Auf die leichte Schulter will die klar favorisierte Auswahl des Deutschen Fußball-Bundes (DFB) den 81. der Weltrangliste aber nicht nehmen. "Wir alle wissen leider zu genau von der WM 2018, was passieren kann, wenn man auf dem Papier schon so gut wie sicher gewonnen hat", sagte Ilkay Gündogan vor dem 100. EM-Qualifikationsspiel des DFB-Teams im SID-Interview.

Die Atmosphäre im nur 13.126 Zuschauer fassenden Stadion könnte zudem hitzig werden. Die Weißrussen sind seit vier Heimspielen ungeschlagen. Löw warnte schon vor seinem Ausfall (Arterien-Quetschung) vor Überheblichkeit. "Gerade in unserer Situation nach dem Umbruch von Sparringspartnern zu reden, möchte ich tunlichst vermeiden", sagte er. Sein Team mit den vielen jungen Spielern sei "noch nicht so gefestigt".

DFB-Team: Aufstellung und System noch völlig unklar

Alles andere als ein Sieg wäre dennoch eine riesige Enttäuschung, auch wenn die Mannschaft noch "reifen" müsse, wie es DFB-Direktor Oliver Bierhoff formulierte und feststellte: "Der Umbruch ist vollzogen, die Entwicklung muss jetzt stattfinden."

Für die weitere Entwicklung muss das Duo Löw/Sorg einige Fragen beantworten. Führt Gündogan im Mittelfeld für den fehlenden Toni Kroos Regie? Stürmt Marco Reus statt Timo Werner gemeinsam mit Leroy Sane und Serge Gnabry? Gibt es eine Vierer- oder eine Dreierkette? Entscheiden sich Löw und Sorg für eine Viererreihe, könnte Matthias Ginter den verletzten Antonio Rüdiger an der Seite von Niklas Süle ersetzen.

Leon Goretzka voll des Lobes für Sorg

Die Spieler gaben sich trotz der ungewohnten Situation ohne Löw, der erstmals in seiner Amtszeit nicht im Stadion sein wird, gelassen. "Wir haben genauso großes Vertrauen in ihn wie wir es in Jogi haben", sagte Julian Draxler über Sorg, der "mit aller Macht eine optimale und souveräne Qualifikation" spielen will.

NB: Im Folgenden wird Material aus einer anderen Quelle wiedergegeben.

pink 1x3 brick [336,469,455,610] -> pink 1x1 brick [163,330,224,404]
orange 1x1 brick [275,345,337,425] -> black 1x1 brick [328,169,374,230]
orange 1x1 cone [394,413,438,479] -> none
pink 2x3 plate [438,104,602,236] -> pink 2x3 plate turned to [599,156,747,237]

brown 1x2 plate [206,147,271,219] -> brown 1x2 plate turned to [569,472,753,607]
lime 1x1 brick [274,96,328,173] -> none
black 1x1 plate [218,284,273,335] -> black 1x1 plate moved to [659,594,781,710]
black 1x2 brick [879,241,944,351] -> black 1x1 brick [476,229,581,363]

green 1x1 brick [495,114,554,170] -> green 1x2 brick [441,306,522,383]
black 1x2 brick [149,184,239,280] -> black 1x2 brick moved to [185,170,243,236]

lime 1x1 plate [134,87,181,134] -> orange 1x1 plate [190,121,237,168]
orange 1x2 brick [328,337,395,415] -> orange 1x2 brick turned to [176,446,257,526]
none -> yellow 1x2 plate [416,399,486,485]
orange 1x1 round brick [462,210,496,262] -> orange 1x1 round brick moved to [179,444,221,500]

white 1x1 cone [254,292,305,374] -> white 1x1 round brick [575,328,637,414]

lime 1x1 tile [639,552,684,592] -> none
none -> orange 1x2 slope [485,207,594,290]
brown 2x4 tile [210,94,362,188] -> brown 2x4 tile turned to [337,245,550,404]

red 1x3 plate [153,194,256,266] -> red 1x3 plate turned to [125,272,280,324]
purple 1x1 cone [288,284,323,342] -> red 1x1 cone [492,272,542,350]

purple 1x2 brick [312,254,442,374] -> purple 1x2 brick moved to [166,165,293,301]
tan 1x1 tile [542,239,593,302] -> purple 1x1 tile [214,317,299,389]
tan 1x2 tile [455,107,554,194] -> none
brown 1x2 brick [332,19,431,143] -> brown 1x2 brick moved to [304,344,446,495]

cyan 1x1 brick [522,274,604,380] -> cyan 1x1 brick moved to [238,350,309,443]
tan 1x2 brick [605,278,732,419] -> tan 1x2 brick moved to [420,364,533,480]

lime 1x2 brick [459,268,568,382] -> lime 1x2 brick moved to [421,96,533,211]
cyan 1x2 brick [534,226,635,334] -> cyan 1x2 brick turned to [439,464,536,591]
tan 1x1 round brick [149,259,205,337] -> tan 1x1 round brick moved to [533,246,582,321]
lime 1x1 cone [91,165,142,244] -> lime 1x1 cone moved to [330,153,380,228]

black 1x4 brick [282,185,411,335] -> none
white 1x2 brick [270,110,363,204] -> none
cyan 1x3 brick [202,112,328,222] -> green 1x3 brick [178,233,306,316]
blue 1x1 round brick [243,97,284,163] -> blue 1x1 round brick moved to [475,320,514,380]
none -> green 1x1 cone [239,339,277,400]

Sorg warnte aber ganz im Stile seines Chefs vor zu viel Leichtsinn. "Wir müssen von Anfang an hellwach sein und unser Spiel durchdrücken. Wir müssen Weißrussland zu Fehlern zwingen", sagte der 53-Jährige. Dass einige seiner Spieler seit drei Wochen ohne Wettkampfpraxis sind, lässt er nicht als Ausrede zu: "Das Anforderungsprofil an Nationalspieler ist, dass sie wieder hochfahren und sich konzentrieren können."

Laut Leon Goretzka ist das in der Trainingswoche gelungen. "Alle mussten auf einen Stand gebracht werden. Das hat sehr gut geklappt", sagte der Münchner. "Er ist ein sehr akribischer Trainer und detailverliebt, was ich sehr schätze an ihm, weil ich das Gefühl habe, dass man in jeder Trainingseinheit was dazulernt."